Performance

Erneut 3.6% Performance im dritten Quartal

Im dritten Quartal 2017 setzte sich der synchrone zyklische Aufschwung der Weltwirtschaft fort. Bisher vorliegende Daten lassen vermuten, dass sich das Wachstum des Bruttoinlandsprodukts der Eurozone im Quartalsvergleich noch einmal beschleunigte. Somit wächst die Wirtschaft in den Industrienationen seit dem zweiten Quartal 2013 ununterbrochen. Mittlerweile springen auch bisher zurückgebliebene Volkswirtschaften der Eurozone auf den Konjunkturzug auf, dies gilt besonders für Italien und Griechenland. Aber auch die Schweiz biegt erst mit Verzögerung auf den Wachstumskurs ein. Hier ist insbesondere ein schleppender Gang der Binnenkonjunktur zu beobachten.
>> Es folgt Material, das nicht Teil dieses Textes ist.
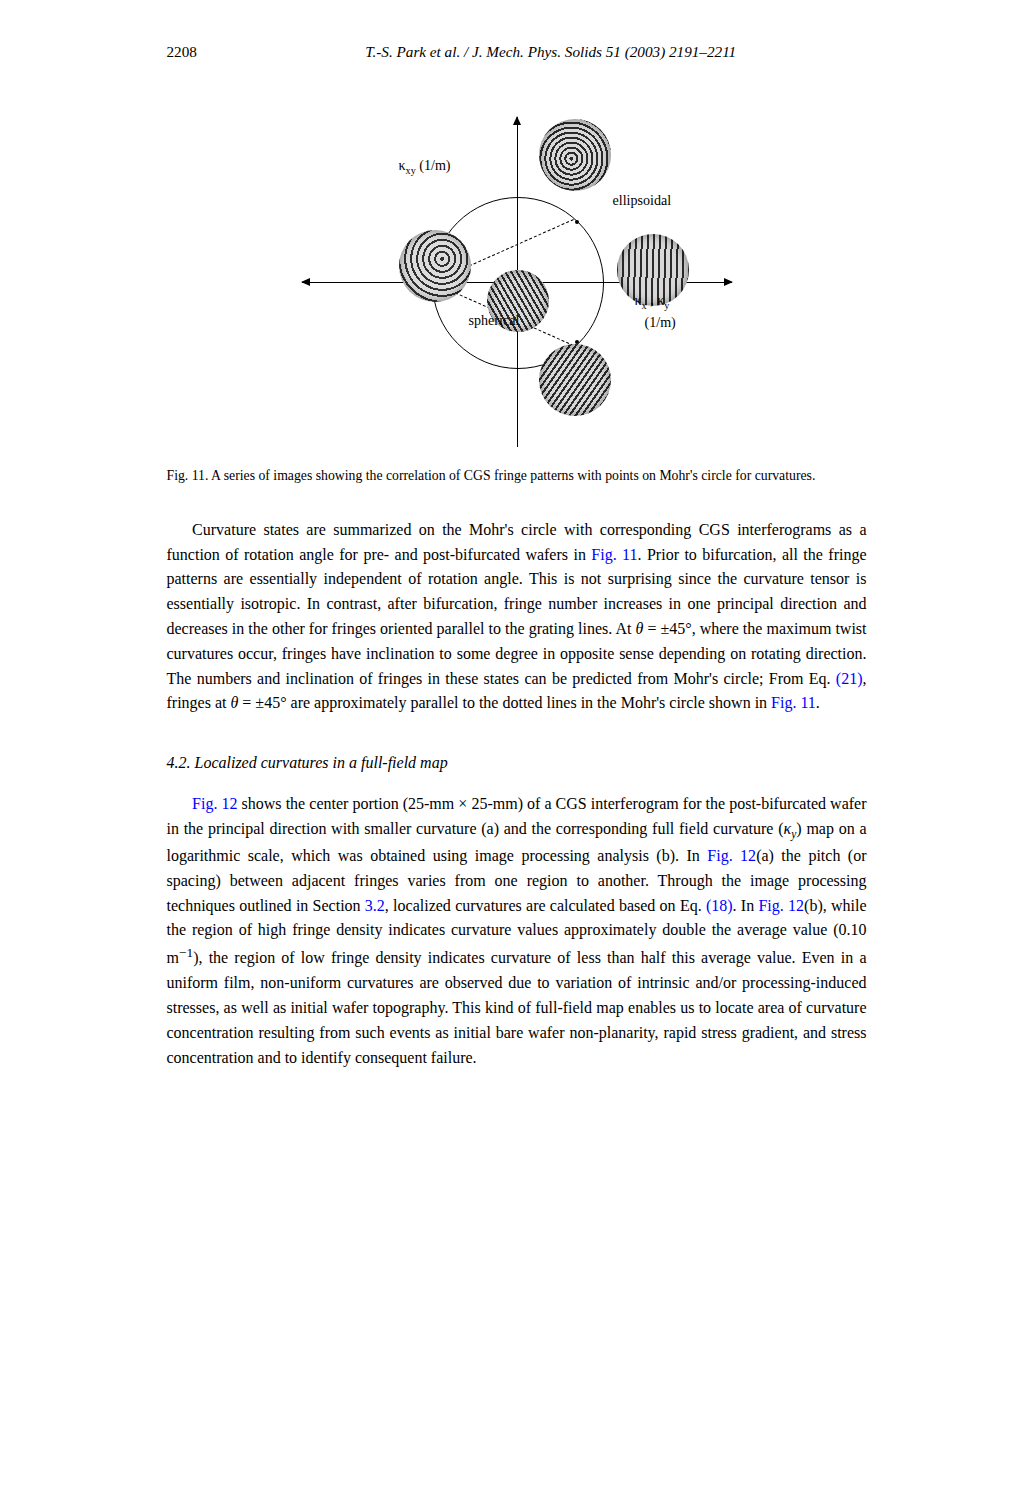2208 T.-S. Park et al. / J. Mech. Phys. Solids 51 (2003) 2191–2211
κxy (1/m)
ellipsoidal
κx , κy
(1/m)
spherical
Fig. 11. A series of images showing the correlation of CGS fringe patterns with points on Mohr's circle for curvatures.
Curvature states are summarized on the Mohr's circle with corresponding CGS interferograms as a function of rotation angle for pre- and post-bifurcated wafers in Fig. 11. Prior to bifurcation, all the fringe patterns are essentially independent of rotation angle. This is not surprising since the curvature tensor is essentially isotropic. In contrast, after bifurcation, fringe number increases in one principal direction and decreases in the other for fringes oriented parallel to the grating lines. At θ = ±45°, where the maximum twist curvatures occur, fringes have inclination to some degree in opposite sense depending on rotating direction. The numbers and inclination of fringes in these states can be predicted from Mohr's circle; From Eq. (21), fringes at θ = ±45° are approximately parallel to the dotted lines in the Mohr's circle shown in Fig. 11.
4.2. Localized curvatures in a full-field map
Fig. 12 shows the center portion (25-mm × 25-mm) of a CGS interferogram for the post-bifurcated wafer in the principal direction with smaller curvature (a) and the corresponding full field curvature (κy) map on a logarithmic scale, which was obtained using image processing analysis (b). In Fig. 12(a) the pitch (or spacing) between adjacent fringes varies from one region to another. Through the image processing techniques outlined in Section 3.2, localized curvatures are calculated based on Eq. (18). In Fig. 12(b), while the region of high fringe density indicates curvature values approximately double the average value (0.10 m−1), the region of low fringe density indicates curvature of less than half this average value. Even in a uniform film, non-uniform curvatures are observed due to variation of intrinsic and/or processing-induced stresses, as well as initial wafer topography. This kind of full-field map enables us to locate area of curvature concentration resulting from such events as initial bare wafer non-planarity, rapid stress gradient, and stress concentration and to identify consequent failure.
Stabwechsel unter den Schwellenländern

Unter den Schwellenländern vollzieht sich ebenfalls ein Stabwechsel. Waren es zuerst die rohstoffexportierenden Länder, die vom Aufschwung der Weltwirtschaft profitierten, ziehen mittlerweile auch jene Schwellenländer nach, die auf Rohstoffimporte angewiesen sind. Auch die Schwergewichte Brasilien und Russland haben inzwischen ihre schwere Rezession überwunden.

Bezüglich Inflation scheint sich eine Stabilisierung einzustellen. Eine gewisse Teuerung verursachten vorübergehend die gestiegenen Energiepreise. In den USA verteuerte sich als Folge des Hurrikans Harvey der Benzinpreis zwischenzeitlich um 15%. Auf der politischen Bühne war die Erleichterung nach den Wahlen in Frankreich von kurzer Dauer. Das Wortgefecht zwischen den USA und Nordkorea sowie der überraschende Wahlausgang in Deutschland sorgten zu Ende des Quartals für neuerliche Verunsicherung.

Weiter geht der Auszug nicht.